Questi risultati sono stati raggiunti, al momento, non sull’uomo, ma sulle scimmie, testando il loro metodo non contro l’Hiv, ma contro il suo omologo scimmiesco, il Siv. La ricerca è stata possibile, grazie al nesso diretto tra i due virus, anche se non è certo che la strategia messa in atto sia efficace nell’uomo, come lo è stato per le scimmie Rhesus usate nell’esperimento. Barouch e colleghi hanno somministrato un cocktail di anticorpi monoclonali su una ventina di scimmie infette. I risultati? Il virus nelle scimmie è stato neutralizzato nel giro di pochi giorni, la carica virale, cioè la concentrazione del virus nel sangue, abbassata notevolmente, inoltre l’azione del vaccino perdura per settimane, in alcune scimmie anche 250 giorni. Un grande traguardo considerando che la terapia funziona meglio, rispetto agli antiretrovirali oggi in uso.
“Per ora il vaccino funziona sugli animali e non è stato sperimentato sull’uomo – ha commentato Barouch – Lo faremo presto. C’è un passo avanti nella ricerca: gli anticorpi sono riusciti ad “attaccare” il virus in parte dei tessuti dei macachi. L’effetto di questi potenti anticorpi è molto profondo e con risultati mai visti fino ad oggi. Non è stato mai provato un antivirale di tale portata.
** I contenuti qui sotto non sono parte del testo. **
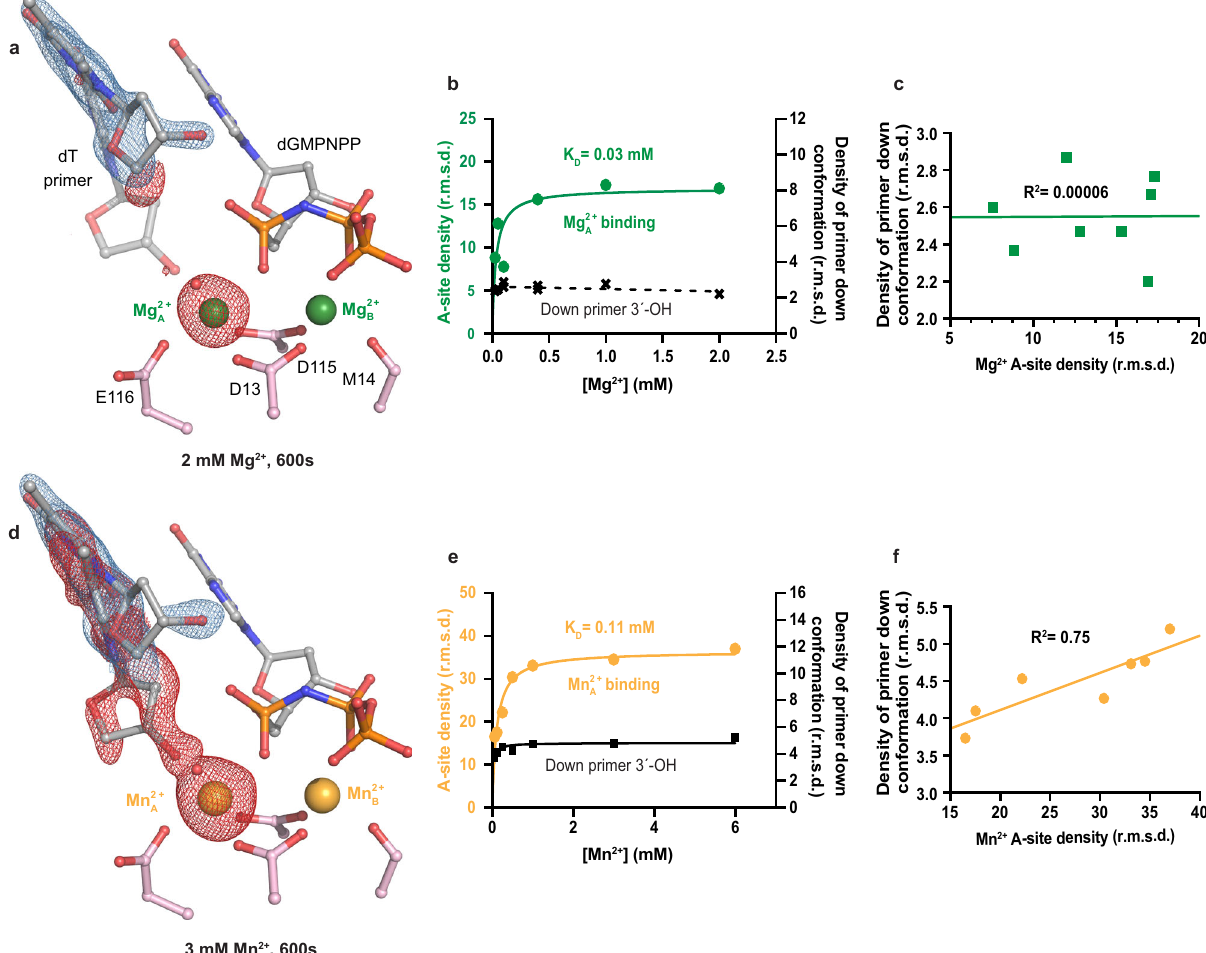
Fig. 5 Titration of the Me 2 + A on primer 3 ′ -OH alignment. a Structure of Pol η :dGMPNPP with 2.0 mM Mg 2 + . b Plot showing Mg 2 + A density and omit map electron density for the down primer with Mg 2 + concentration. c Correlation ( R 2 ) between the Mg 2 + A density and omit map electron density for the down primer. d Structure of Pol η :dGMPNPP with 3.0 mM Mn 2 + . e Plot showing Mn 2 + A density and omit map electron density for the down primer with Mn 2 + concentration. f Correlation ( R 2 ) between the Mn 2 + A density and omit map electron density for the down primer conformation. The 2F o -F c map for the primer up conformation (blue) was contoured at 2 σ in ( a ) and 1.5 σ in ( d ). The F o -F c omit map for both the Me 2 + A and primer down conformation (red) were contoured at 3 σ . All data points shown in the plot were collected at t = 600 s and represent singular measurements.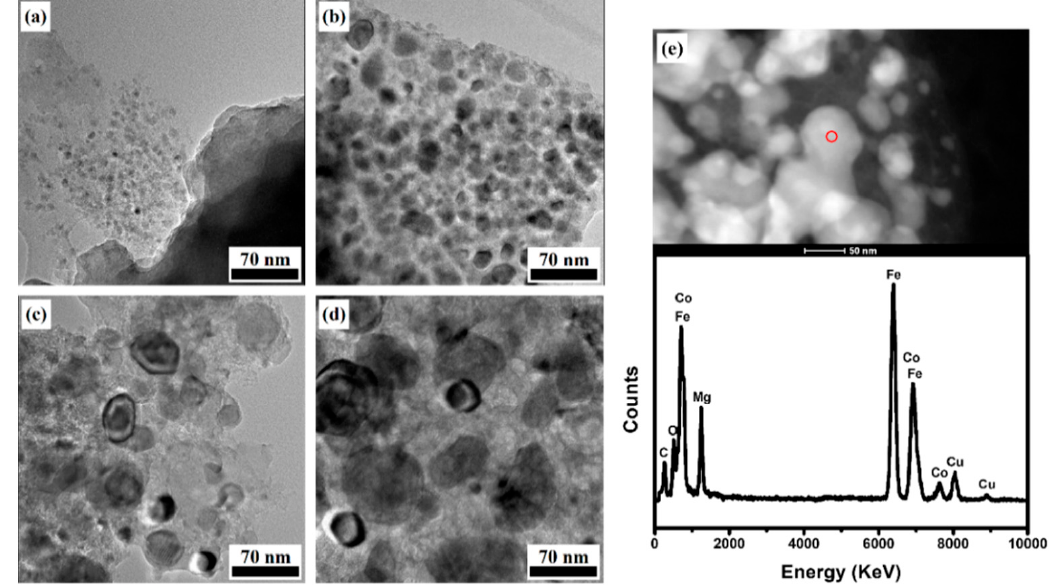
Figure 3. TEM image of catalyst particles reduced at ( a ) 600, ( b ) 700, ( c ) 800 and ( d ) 900 °C, respectively, and ( e ) TEM-EDX spectrum on the metallic catalyst (red ring).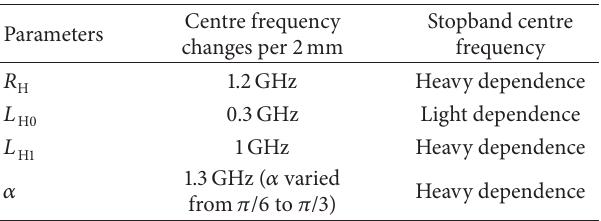
Table 2: The effects of Arc H-shaped slot parametric variation on stopband centre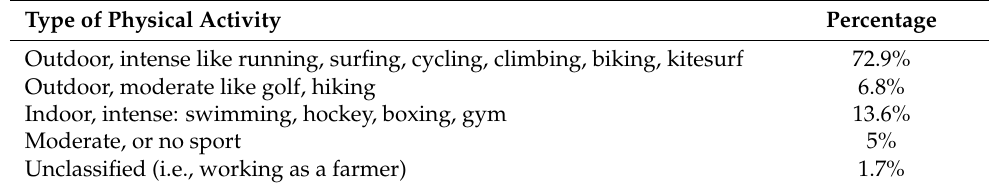
Table 4. Participants’ usual physical activities.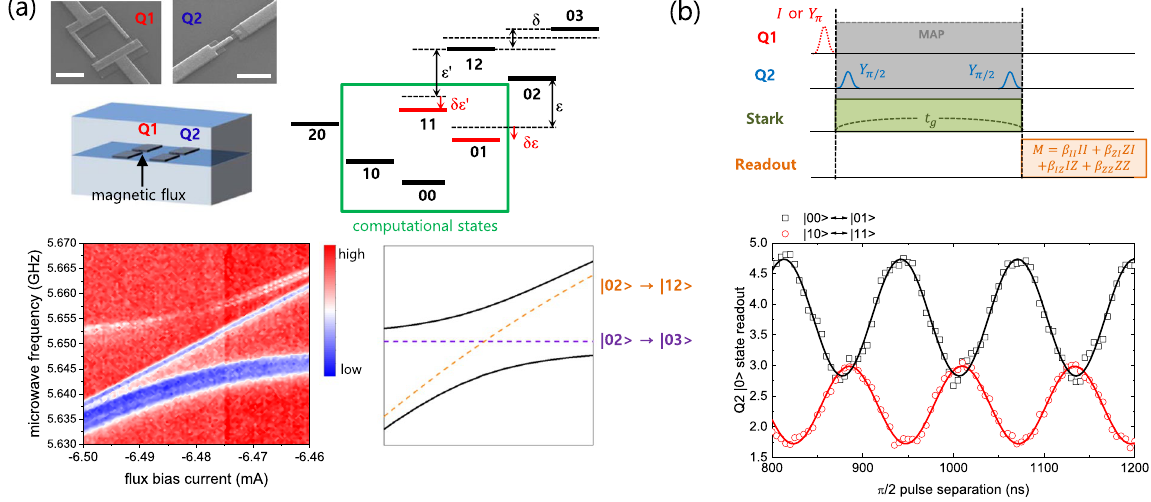
Figure 1. ( a ) Top left: Scanning electron microscope image of two qubits (scale bar is 1 μ m) with schematic diagram of the three dimensional circuit QED system configuration. Top right: Energy diagram of the two-qubit system. Four states inside the green solid box compose the computational states. The states |12 〉 and |03 〉 are tuned in situ by adjusting the magnetic flux bias through Q1. Bottom Left: The experimental result of three- tone microwave spectroscopy. The color plot shows the |02 〉 population. |12 〉 and |03 〉 states are aligned at the current bias value of − 6.48 mA. Bottom right: Schematic representation of transitions induced by three-tone microwave spectroscopy. Orange (purple) dashed line corresponds to the transition from |02 〉 to |12 〉 (from |02 〉 to |03 〉 ). Due to the avoided crossing of two transitions, solid black lines are observed in the experiment. The straight line in between appears due to the transition from |00 〉 to |10 〉 and from |01 〉 to |11 〉 , to which the reduction of the population at |02 〉 state is attributed. ( b ) Top: Illustration of the pulse sequence of the MAP gate. With the π pulse for Q1 on (off), the Ramsey fringe between |00 〉 and |01 〉 (|10 〉 and |11 〉 ) is induced by a Stark tone. Bottom: Experimental result of the Stark tone-induced Ramsey fringe. Here the |00 〉 state population is measured for |00 〉 –|01 〉 Ramsey, and the |10 〉 state population for |10 〉 –|11 〉 Ramsey. The oscillation period is determined by the amount of the shift δε for the state |01 〉 ( δε ′ for |11 〉 ) as shown in ( a ). At t g = 1070 ns, two traces are completely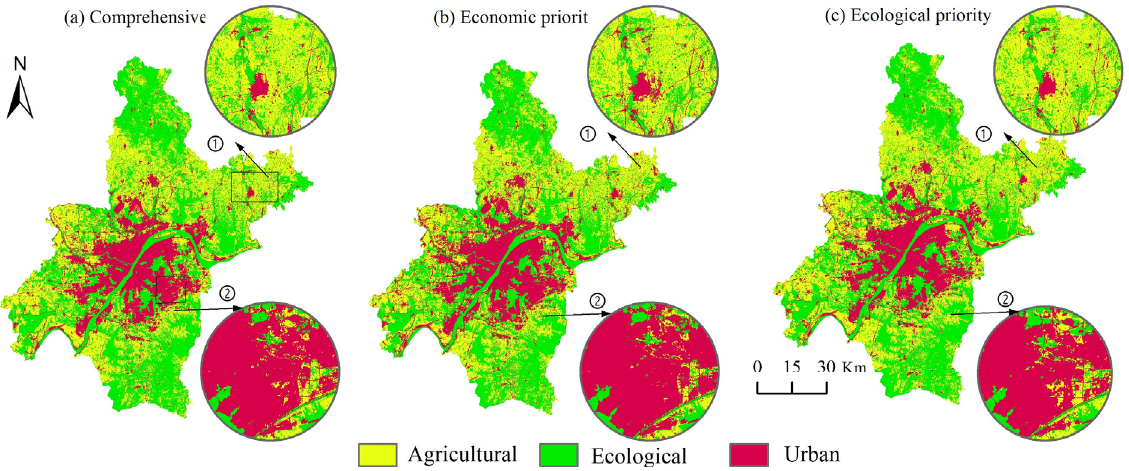
Figure 2. Three kinds of spatial layout optimization results. Table 4. Area statistics before and after “three categories” space optimization.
I nostri dati dimostrano per la prima volta che c’è stata una profonda efficacia terapeutica di potenti Hiv-specifici anticorpi monoclonali nelle scimmie cronicamente infettate da un altamente patogeno virus di immunodeficienza comune a scimmie e uomini”.
I vaccini che fanno parte della nuova strategia colpiscono in maniera differita nel tempo, attraverso tre diverse somministrazioni, tre diverse proteine del virus Siv e anche del suo omologo umano Hiv: Gag, Pol, Env. Proprio Env, ad esempio, è una proteina che si trova sulla superficie, che sembra essere determinante nel riuscire a far scattare i meccanismi di allerta dell’organismo contro il virus. La vaccinazione riduce dell’80% la probabilità che le scimmie hanno di infettarsi ogni volta che vengono esposte al virus e quelle che contraggono l’infezione presentano un numero inferiore di virus circolanti nel sangue. L’esperimento è stato fatto usando un ceppo virale particolarmente resistente e diverso da quello con cui sono stati realizzati i vaccini proprio per simulare al meglio le condizioni di impatto reale del vaccino. Andare a colpire queste molecole avrebbe anche l’effetto di rendere le mutazioni del virus molto più difficili: per il virus dell’Hiv sarebbe quindi più complicato diventare resistente a questo tipo di trattamento, il che costituisce un problema significativo per le attuali terapie standard.
Avendo analizzato questi risultati, gli stessi ricercatori hanno annunciato di essere pronti ad avviare dei test anche sull’uomo, cosa che potrebbe avvenire tra qualche anno. Intanto già si stanno avviando le varie procedure per la scelta dei candidati perfetti per la sperimentazione. Questa scoperta potrebbe rivoluzionare le ricerche, potrebbe aprire la strada ad una nuova rivoluzionaria cura da affiancare alle classiche terapie antiretrovirali o da somministrare indipendentemente per ottenere un controllo migliore e più duraturo sul virus. Inutile dire che la prevenzione e il controllo delle malattie è la prima arma per la distruzione di questa malattia degradante sia nel fisico che nella mente.